Two new dividend exchange-traded funds have launched. Reality Shares has now launched two alternative dividend growth funds. One is the Reality Shares DIVCON Dividend Defender ETF (DFND). The other ETFS is the Reality Shares DIVCON Dividend Guard ETF (GARD).
Reality shares notified journalists and newswires of the launch. Most ETFs launch on the New York Stock Exchange or NASDAQ, but both of the Revenue Shares ETFs were listed on the BATS Exchange. How these will pan out will depend upon the total share volume.
Reality Shares said:
DIVCON is a proprietary dividend health rating methodology which systematically ranks companies’ future dividend growth prospects based on a weighted average of seven quality factors correlated to dividend growth… Both the DIVCON Dividend Defender ETF and DIVCON Dividend Guard ETF seek to mitigate risk by combining long stock positions in the large-cap companies with the highest probability of increasing their dividends with short stock positions in large-cap companies with the highest probability of cutting their dividends, as measured by their DIVCON dividend health scores.
The GARD ETF is said to also features dynamic market exposure based on its proprietary quantitative gauge of market strength. Both new index ETFs feature rules-based stock selection and weighting based on DIVCON scores. The expense ratio for DFND is 0.95%, and the expense ratio for GARD is 1.05% with a net expense ratio of 0.95%.
Reality shares said:
We believe dividend health is an effective gauge of companies’ longer-term prospects, and our research supports our conviction that dividend-growing companies have historically outperformed the market while dividend cutters have produced negative returns. Based on that principle, the DIVCON Dividend Defender and DIVCON Dividend Guard ETFs offer investors who are seeking to mitigate risk with hedged strategies that invest in the companies our DIVCON methodology indicates are most likely to grow their dividends while shorting the ones most likely to cut.

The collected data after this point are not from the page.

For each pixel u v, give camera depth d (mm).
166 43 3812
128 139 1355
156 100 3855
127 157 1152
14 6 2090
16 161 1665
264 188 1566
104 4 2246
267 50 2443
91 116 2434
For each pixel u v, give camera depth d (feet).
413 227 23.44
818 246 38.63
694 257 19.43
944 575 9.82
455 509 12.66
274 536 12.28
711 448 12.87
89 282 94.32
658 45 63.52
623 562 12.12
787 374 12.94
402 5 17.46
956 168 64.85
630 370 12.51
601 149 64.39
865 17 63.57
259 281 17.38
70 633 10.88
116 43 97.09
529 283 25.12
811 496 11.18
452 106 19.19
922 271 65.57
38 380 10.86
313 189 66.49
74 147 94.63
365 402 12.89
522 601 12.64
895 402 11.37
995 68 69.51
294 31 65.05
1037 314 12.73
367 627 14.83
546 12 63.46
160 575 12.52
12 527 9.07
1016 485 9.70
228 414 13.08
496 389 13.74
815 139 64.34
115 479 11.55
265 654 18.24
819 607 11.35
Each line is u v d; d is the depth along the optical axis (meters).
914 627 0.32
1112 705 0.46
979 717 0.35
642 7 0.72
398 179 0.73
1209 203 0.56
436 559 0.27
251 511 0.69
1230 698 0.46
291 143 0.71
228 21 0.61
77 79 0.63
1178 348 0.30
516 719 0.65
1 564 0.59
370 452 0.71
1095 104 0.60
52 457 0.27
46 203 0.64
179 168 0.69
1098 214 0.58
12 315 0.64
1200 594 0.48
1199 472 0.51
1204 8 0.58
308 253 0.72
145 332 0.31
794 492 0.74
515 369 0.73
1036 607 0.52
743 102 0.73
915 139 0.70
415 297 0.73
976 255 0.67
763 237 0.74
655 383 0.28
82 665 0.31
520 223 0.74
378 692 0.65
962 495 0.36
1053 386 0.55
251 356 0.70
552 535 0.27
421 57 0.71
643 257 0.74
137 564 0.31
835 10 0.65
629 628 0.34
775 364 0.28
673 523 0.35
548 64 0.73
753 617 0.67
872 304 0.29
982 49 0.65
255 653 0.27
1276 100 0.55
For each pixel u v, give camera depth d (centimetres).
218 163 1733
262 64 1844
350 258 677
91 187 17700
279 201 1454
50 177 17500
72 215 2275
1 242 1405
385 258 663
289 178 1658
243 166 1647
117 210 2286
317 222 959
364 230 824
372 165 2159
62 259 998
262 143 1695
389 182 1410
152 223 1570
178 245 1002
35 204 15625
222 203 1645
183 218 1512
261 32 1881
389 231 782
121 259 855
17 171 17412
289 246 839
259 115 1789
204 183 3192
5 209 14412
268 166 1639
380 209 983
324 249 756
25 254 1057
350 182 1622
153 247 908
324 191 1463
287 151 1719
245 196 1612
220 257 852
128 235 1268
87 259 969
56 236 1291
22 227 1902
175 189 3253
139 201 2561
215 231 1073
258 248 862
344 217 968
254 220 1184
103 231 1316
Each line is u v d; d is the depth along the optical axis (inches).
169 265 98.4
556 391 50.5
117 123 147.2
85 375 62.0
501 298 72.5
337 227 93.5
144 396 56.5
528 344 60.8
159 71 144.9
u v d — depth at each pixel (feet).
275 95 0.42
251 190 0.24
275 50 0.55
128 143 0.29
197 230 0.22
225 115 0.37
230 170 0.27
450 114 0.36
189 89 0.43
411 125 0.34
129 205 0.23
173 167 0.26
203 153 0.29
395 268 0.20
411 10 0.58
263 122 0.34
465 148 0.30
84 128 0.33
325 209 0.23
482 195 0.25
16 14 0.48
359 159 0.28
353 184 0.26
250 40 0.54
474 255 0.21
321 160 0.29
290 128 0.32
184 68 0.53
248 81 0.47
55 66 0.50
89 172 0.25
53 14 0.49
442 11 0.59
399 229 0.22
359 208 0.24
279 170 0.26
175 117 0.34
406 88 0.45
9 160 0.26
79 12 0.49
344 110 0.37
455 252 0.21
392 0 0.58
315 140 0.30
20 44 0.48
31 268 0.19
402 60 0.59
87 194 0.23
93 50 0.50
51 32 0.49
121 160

The Reality Shares DIVCON Dividend Defender ETF seeks to provide returns through the use of a hedged (long/short) equity portfolio and invests 75% of its portfolio market value in the large-cap U.S. companies with the highest probability of increasing their dividends within a year. The remaining 25% of the portfolio market value is used to short the large-cap U.S. companies with the highest probability of cutting their dividends within a year.
The Reality Shares DIVCON Dividend Guard ETF seeks to reduce the impact of declining markets against performance by dynamically adjusting its market exposure based on the strength of the market via a quantitative tool that gauges market strength by comparing technical trends in market price and volatility to historical averages. It said:
When the Guard Indicator signals a strong market, the Fund invests 100% of its portfolio in the large-cap U.S. companies with the highest probability of increasing their dividends within a year, based on their DIVCON dividend health scores. When the Guard Indicator signals a weak market, that long stock weight is reduced to 50%, and the remaining 50% of the portfolio is allocated to a short stock position in the large-cap U.S. companies with the highest probability of cutting their dividends within a year.